Questions that we’re asking…
As we get into the analysis of a number of collections that we hope will be our first born-digital transfers at Archives New Zealand, we find ourselves asking questions of them to ensure they can be ingested with minimal issue into our long-term preservation system. We also want to ensure access is uninhibited for end-users once it arrives there.
Our first attempt at born-digital transfer sees us do this analysis up-front in an attempt to understand the transfers completely, looking at the issues likely to be thrown up on ingest and what pre-conditioning we are likely to have to do before that stage. Some of the questions are also part of a technical appraisal that will help us to understand what to do with examples of files with duplicate content and those that might otherwise be considered non-records or non-evidential e.g. zero-byte files.
The output of the tool represents ALL of the questions that we have considered so far. We do expect there to be more and better questions to be asked as well. Throwing the code and this blog into the public domain can help us build on this work through public input, so:
- What other information might be useful to query the DROID export for?
- What output format might be most useful?
- What formatting of that output format will best lend itself to data visualisation?
- What other comments and questions do readers of this blog have?
There is still some work to do here. I need to incorporate unit tests into the code base so that everything is as robust as I seek. I imagine future releases of DROID might initially break this tool's compatibility with DROID CSV exports and so that will have to be catered for at the time.
An important note about maintenance is that having created this tool for my day-to-day work I do hope to continue to maintain it for my day-to-day job as necessary.
One of the things I like about accessing DROID results via a database is that we don’t need an analysis layer on top of it. If users have a different requirement of the database than I have catered for then they can simply use the database and use their own queries on top, using their preferred flavour of programming language. Other ways of using such a database might include re-mapping the output to be suitable for cataloguing and archival description, if one desires.

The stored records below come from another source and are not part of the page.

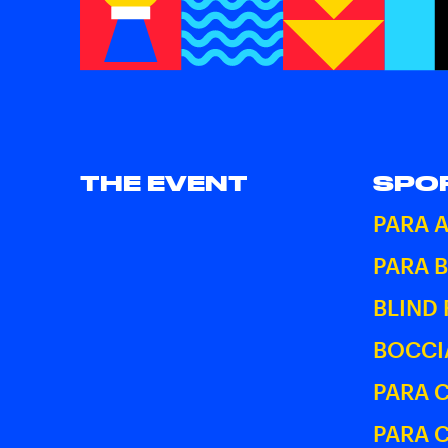
THE EVENT
SPO
PARA 
PARA 
BLIND
BOCCI
PARA 
PARA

I have considered adding a temporal angle to the database by enabling the storage of multiple DROID reports relating to the same transfer. This could be used to monitor the result of pre-conditioning or analysis of a collection using progressively up-to-date DROID Signature Files. This lends itself to reporting and demonstration of progress to management. The realization of this is more difficult as there doesn’t seem to be a single immutable piece of information we can hook into to make this possible with MD5 hashes likely to change on pre-conditioning, and the potential for file paths to change depending on machine being used to complete a scan. Thoughts on this matter are appreciated.
The tool is licensed under the Zlib license and so can be easily re-used and incorporated into other’s work without issue.